Gwillym has a strong passion for understanding new developments in science, particularly those within microbiology and infectious disease control. He has a B.Sc. in microbiology from the University of Sheffield where he gained knowledge in the molecular mechanisms of infectious disease, with a particular focus on tuberculosis and Staphylococcus aureus.
Through this, he developed an interest in a public health approach to infectious disease control, which led him to pursue an M.P.H. in public health also at the University of Sheffield. This enabled him to develop skills in epidemiology and research methods applicable to his area of interest.
His master’s dissertation was a systematic review and meta-analysis focused on determining any association between sputum smear result and the prevalence of multiple drug-resistant tuberculosis (MDR-TB) in tuberculosis patients. This developed skills in taking a detail-oriented approach to analyzing a high volume of data, which he applies to all areas of his work.

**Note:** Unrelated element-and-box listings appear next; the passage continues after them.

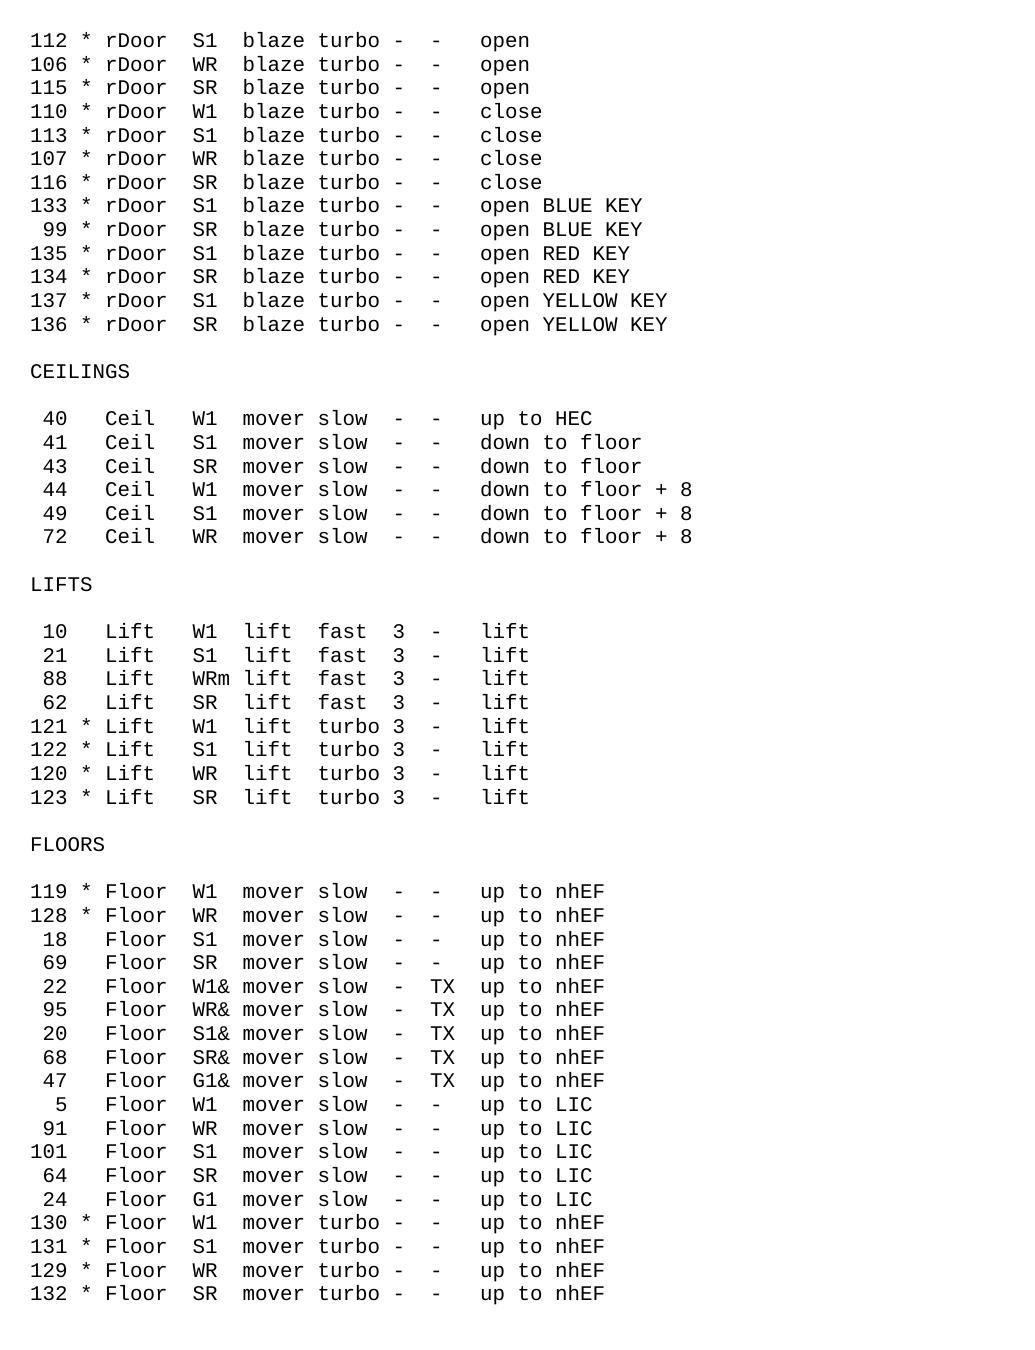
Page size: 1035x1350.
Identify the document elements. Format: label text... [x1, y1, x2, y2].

text 123 * Lift SR lift turbo 3 - lift [30, 787, 1005, 810]
text 24 Floor G1 mover slow - - up to LIC [30, 1189, 1005, 1212]
text 119 * Floor W1 mover slow - - up to nhEF [30, 881, 1005, 905]
text 129 * Floor WR mover turbo - - up to nhEF [30, 1259, 1005, 1283]
text 106 * rDoor WR blaze turbo - - open [30, 54, 1005, 77]
text 136 * rDoor SR blaze turbo - - open YELLOW KEY [30, 314, 1005, 337]
text 62 Lift SR lift fast 3 - lift [30, 692, 1005, 716]
text 133 * rDoor S1 blaze turbo - - open BLUE KEY [30, 196, 1005, 219]
text 130 * Floor W1 mover turbo - - up to nhEF [30, 1212, 1005, 1236]
text LIFTS [30, 574, 1005, 597]
text 47 Floor G1& mover slow - TX up to nhEF [30, 1070, 1005, 1094]
text 68 Floor SR& mover slow - TX up to nhEF [30, 1047, 1005, 1070]
text 113 * rDoor S1 blaze turbo - - close [30, 124, 1005, 148]
text 64 Floor SR mover slow - - up to LIC [30, 1165, 1005, 1189]
text 116 * rDoor SR blaze turbo - - close [30, 172, 1005, 196]
text 95 Floor WR& mover slow - TX up to nhEF [30, 999, 1005, 1023]
text 40 Ceil W1 mover slow - - up to HEC [30, 408, 1005, 432]
text 110 * rDoor W1 blaze turbo - - close [30, 101, 1005, 124]
text 49 Ceil S1 mover slow - - down to floor + 8 [30, 503, 1005, 527]
text 41 Ceil S1 mover slow - - down to floor [30, 432, 1005, 456]
text 99 * rDoor SR blaze turbo - - open BLUE KEY [30, 219, 1005, 243]
text 115 * rDoor SR blaze turbo - - open [30, 77, 1005, 101]
text 18 Floor S1 mover slow - - up to nhEF [30, 928, 1005, 952]
text 72 Ceil WR mover slow - - down to floor + 8 [30, 527, 1005, 550]
text 91 Floor WR mover slow - - up to LIC [30, 1118, 1005, 1141]
text 101 Floor S1 mover slow - - up to LIC [30, 1141, 1005, 1165]
text CEILINGS [30, 361, 1005, 385]
text 112 * rDoor S1 blaze turbo - - open [30, 30, 1005, 54]
text 22 Floor W1& mover slow - TX up to nhEF [30, 976, 1005, 999]
text 10 Lift W1 lift fast 3 - lift [30, 621, 1005, 645]
text 128 * Floor WR mover slow - - up to nhEF [30, 905, 1005, 928]
text 107 * rDoor WR blaze turbo - - close [30, 148, 1005, 172]
text 43 Ceil SR mover slow - - down to floor [30, 456, 1005, 479]
text FLOORS [30, 834, 1005, 858]
text 131 * Floor S1 mover turbo - - up to nhEF [30, 1236, 1005, 1259]
text 69 Floor SR mover slow - - up to nhEF [30, 952, 1005, 976]
text 132 * Floor SR mover turbo - - up to nhEF [30, 1283, 1005, 1307]
text 88 Lift WRm lift fast 3 - lift [30, 668, 1005, 692]
text 137 * rDoor S1 blaze turbo - - open YELLOW KEY [30, 290, 1005, 314]
text 21 Lift S1 lift fast 3 - lift [30, 645, 1005, 668]
text 121 * Lift W1 lift turbo 3 - lift [30, 716, 1005, 739]
text 122 * Lift S1 lift turbo 3 - lift [30, 739, 1005, 763]
text 135 * rDoor S1 blaze turbo - - open RED KEY [30, 243, 1005, 266]
text 134 * rDoor SR blaze turbo - - open RED KEY [30, 266, 1005, 290]
text 120 * Lift WR lift turbo 3 - lift [30, 763, 1005, 787]
text 44 Ceil W1 mover slow - - down to floor + 8 [30, 479, 1005, 503]
text 5 Floor W1 mover slow - - up to LIC [30, 1094, 1005, 1118]
text 20 Floor S1& mover slow - TX up to nhEF [30, 1023, 1005, 1047]
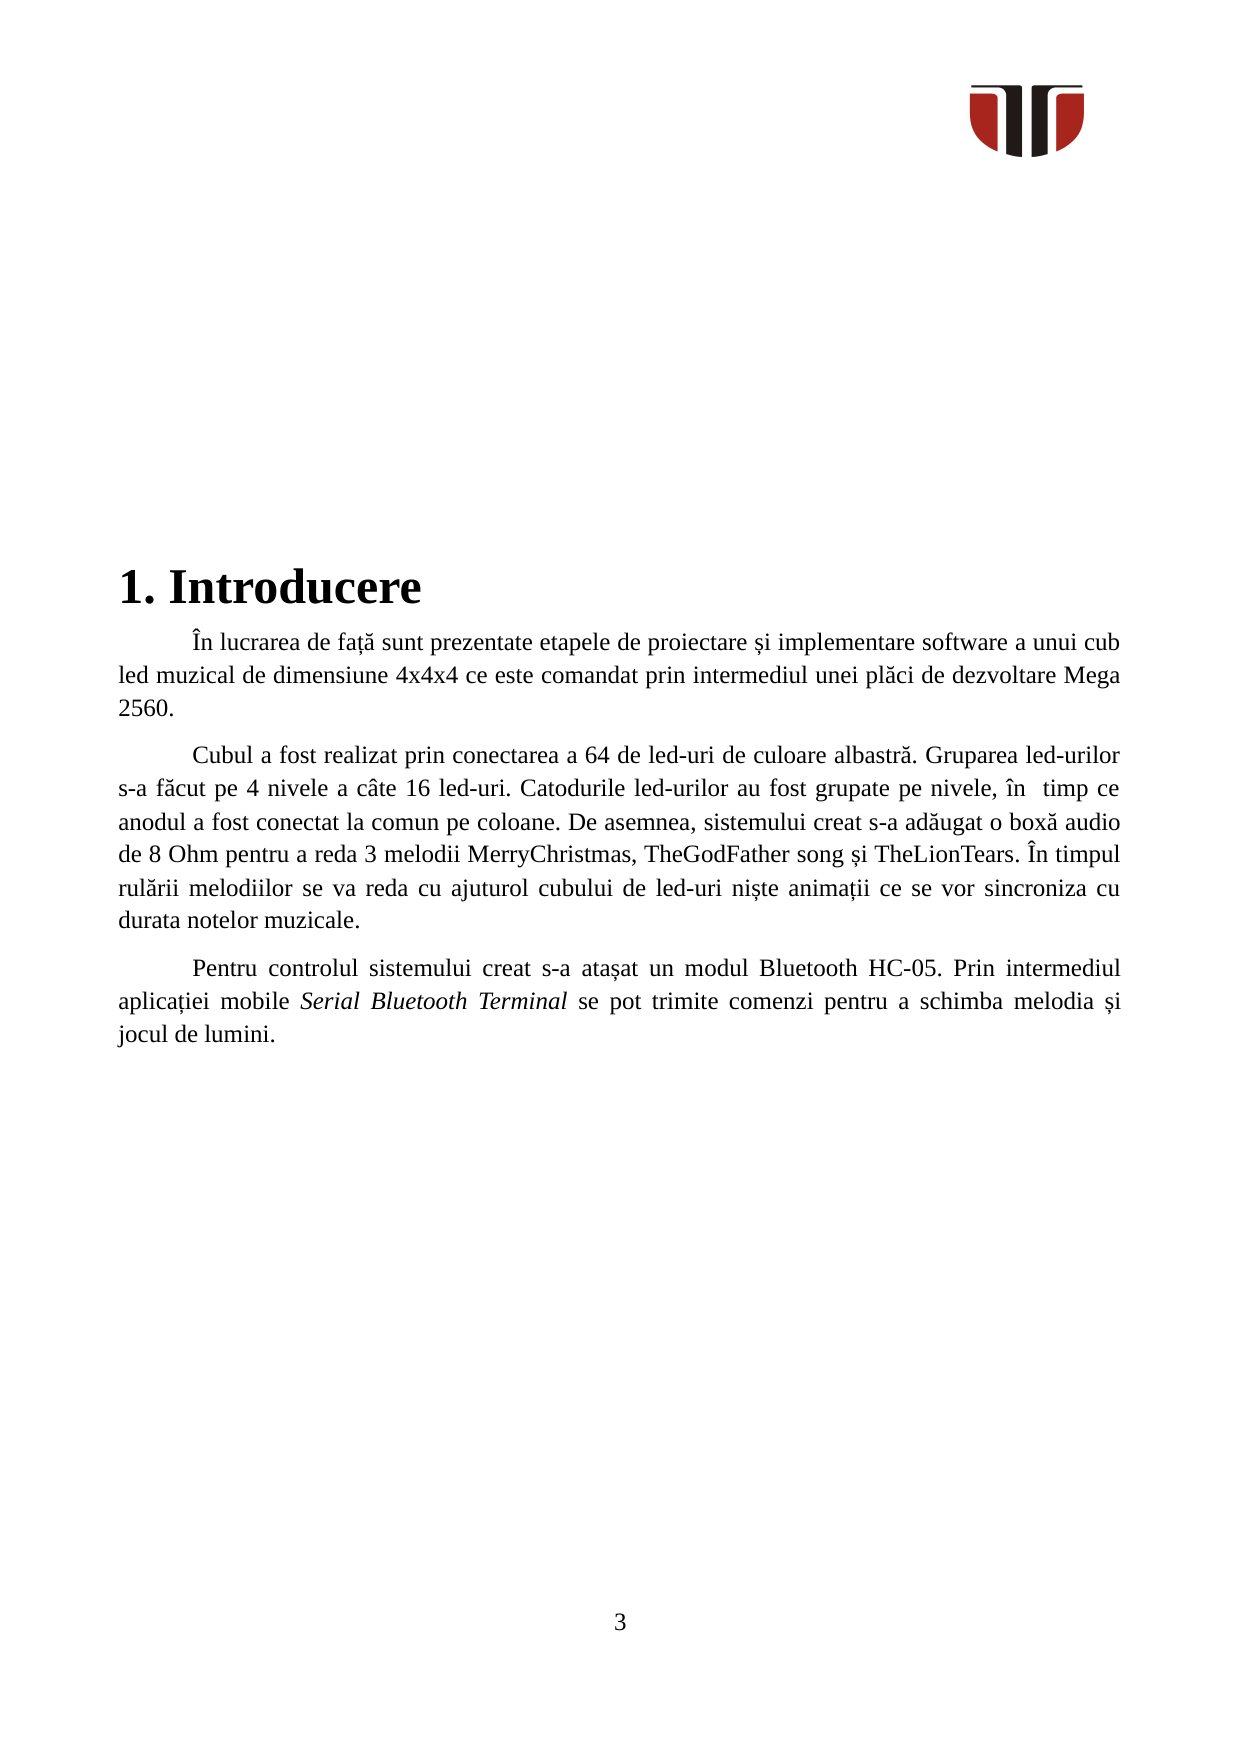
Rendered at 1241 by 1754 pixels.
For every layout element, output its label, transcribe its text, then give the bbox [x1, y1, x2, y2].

text Pentru controlul sistemului creat s-a atașat un modul Bluetooth HC-05. Prin intermediul aplicației mobile Serial Bluetooth Terminal se pot trimite comenzi pentru a schimba melodia și jocul de lumini. [118, 953, 1122, 1048]
text În lucrarea de față sunt prezentate etapele de proiectare și implementare software a unui cub led muzical de dimensiune 4x4x4 ce este comandat prin intermediul unei plăci de dezvoltare Mega 2560. [118, 627, 1122, 722]
subtitle 1. Introducere [118, 557, 1122, 614]
text Cubul a fost realizat prin conectarea a 64 de led-uri de culoare albastră. Gruparea led-urilor s-a făcut pe 4 nivele a câte 16 led-uri. Catodurile led-urilor au fost grupate pe nivele, în timp ce anodul a fost conectat la comun pe coloane. De asemnea, sistemului creat s-a adăugat o boxă audio de 8 Ohm pentru a reda 3 melodii MerryChristmas, TheGodFather song și TheLionTears. În timpul rulării melodiilor se va reda cu ajuturol cubului de led-uri niște animații ce se vor sincroniza cu durata notelor muzicale. [118, 741, 1122, 934]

In undertaking this work he also gained a deeper understanding of the impact of social factors such as homelessness, drug use and alcoholism on the prevalence of MDR-TB. So, also understanding the wider social and political context around the disease.
In addition to tuberculosis, Gwillym has particular interests in antimicrobial resistance (AMR) and neglected tropical diseases (NTDs), such as onchocerciasis and schistosomiasis. AMR will be one of the key medical problems of the coming decades, and we must be able to have effective antimicrobials or find new ways to fight infectious diseases.
The interest in the NTDs is based on a desire to improve the quality of life for the most vulnerable and isolated people who are most affected by these diseases. The basis of NTDs is often in low socio-economic development, for example, schistosomiasis would largely be prevented by proper sanitation.
Gwillym enjoys using writing opportunities to expand his knowledge of scientific concepts, allowing him to apply this knowledge to future areas of work. Writing for AZoNetwork allows him to learn about new developments in molecular biology and public health that contribute to the improvement of medicine and human health.